#### [DOCUMENT SOURCE]
···

Mai 68 a porté le coup (provisoirement) fatal au commerce des accoutrements universitaires comme à l'usage effectif de tels vêtements. Fort heureusement, quelques rares établissements (les facultés de droit naturellement ) ont tenu bon et, dans certaines d'entre elles au moins, il y a quelques années encore le professeur de droit en grand costume faisait une entrée majestueuse dans l'amphithéâtre pour les cours magistraux, introduit par un appariteur qui annonçait aux étudiants l’arrivée du maître.

Il semble que, depuis quelques années (et Mme Pécresse n'a fait que surfer sur une vague qui l'avait précédée), le port de la toge revienne en force, non seulement dans les cérémonies officielles (où ce déguisement ne concerne que les professeurs) mais également dans toutes les occasions festives à public plus large, du style remises de diplômes ou réunions de même nature.

···

#### [ÉNONCÉ A]
Extrayez de la liste, sans aucune modification, les lignes allant de celle qui contient « order: Asterales » jusqu'à la dernière ligne de la liste, bornes incluses.

···

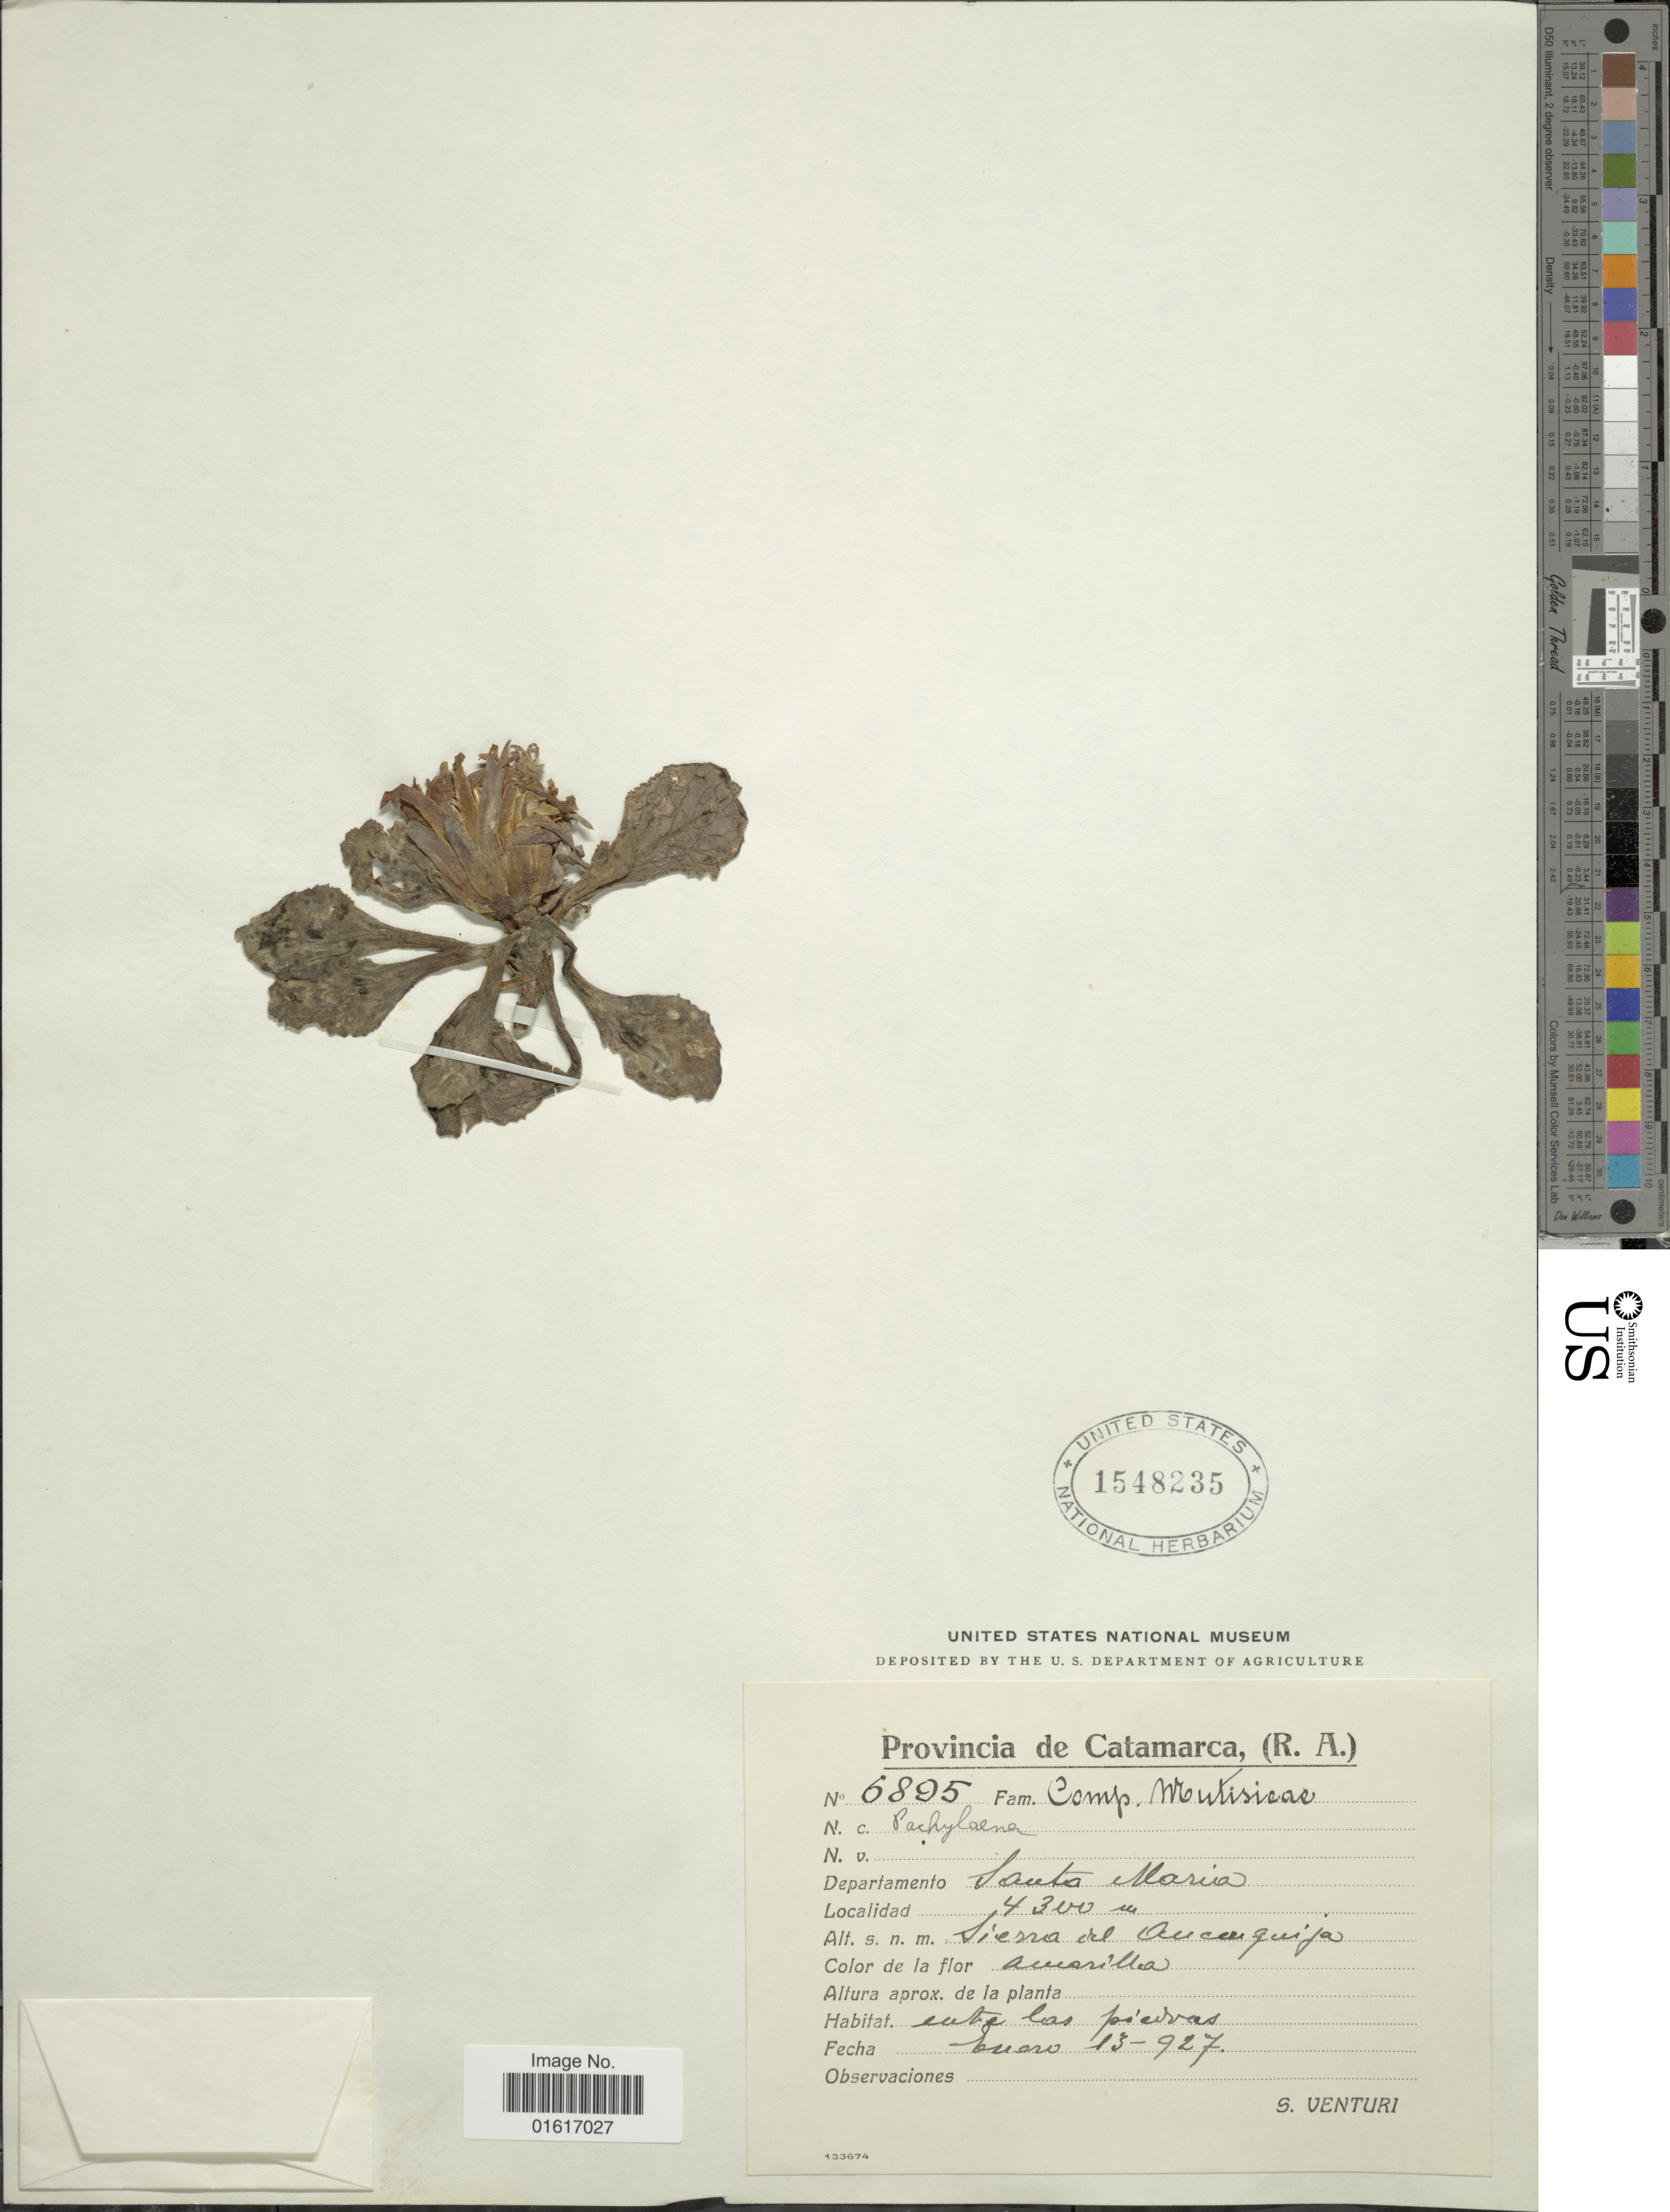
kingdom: Plantae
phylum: Tracheophyta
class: Magnoliopsida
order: Asterales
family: Asteraceae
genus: Pachylaena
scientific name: Pachylaena sp.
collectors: S. Venturi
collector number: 6895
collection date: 1927-01-13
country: Argentina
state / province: Catamarca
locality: Departamento Santa Maria, Sieera del Oucerquija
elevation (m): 4300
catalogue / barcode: US 1548235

···

#### [ÉNONCÉ B]
Poursuivez le texte sur le retour de la toge universitaire à partir de sa dernière phrase.

#### [RÉSULTAT FINAL A]
order: Asterales
family: Asteraceae
genus: Pachylaena
scientific name: Pachylaena sp.
collectors: S. Venturi
collector number: 6895
collection date: 1927-01-13
country: Argentina
state / province: Catamarca
locality: Departamento Santa Maria, Sieera del Oucerquija
elevation (m): 4300
catalogue / barcode: US 1548235

#### [RÉSULTAT FINAL B]
Je pense qu'il s'agit là moins d'une politique que d'une mode. Comme lorsque les voleurs de mobylettes appellent désormais leur juge, en correctionnelle, « Votre Honneur » (comme à la télé), cette mode est liée essentiellement aux séries télévisées américaines qui dominent notre paysage audiovisuel. De même que les commissaires Maigret, Bourel ou Navarro ont disparu, victimes de la mode des feuilletons américains et sont désormais totalement supplantés par la « police scientifique » (type NCIS ou Experts, non plus de Miami ou Los Angeles mais de Bécon-les-bruyères ou de Chaponost), de même ce sont surtout les cérémonies universitaires télévisées américaines ou anglaises qui ont amené non pas la résurgence mais la création de ce foklore universitaire nouveau. On ne tardera assurément pas, dans nos universités, à organiser toutes ces cérémonies sur le strict modèle anglo-saxon et on verra enfin nos étudiants porter ces coiffures ridicules et les lancer vers le ciel à la clôture de ces réunions.

Tout cela n'est pas bien grave, mais je suis moins sûr que Mme Pécresse que de pareilles réformes suffisent, comme elle le souhaite, à faire de nos universités les meilleures du monde.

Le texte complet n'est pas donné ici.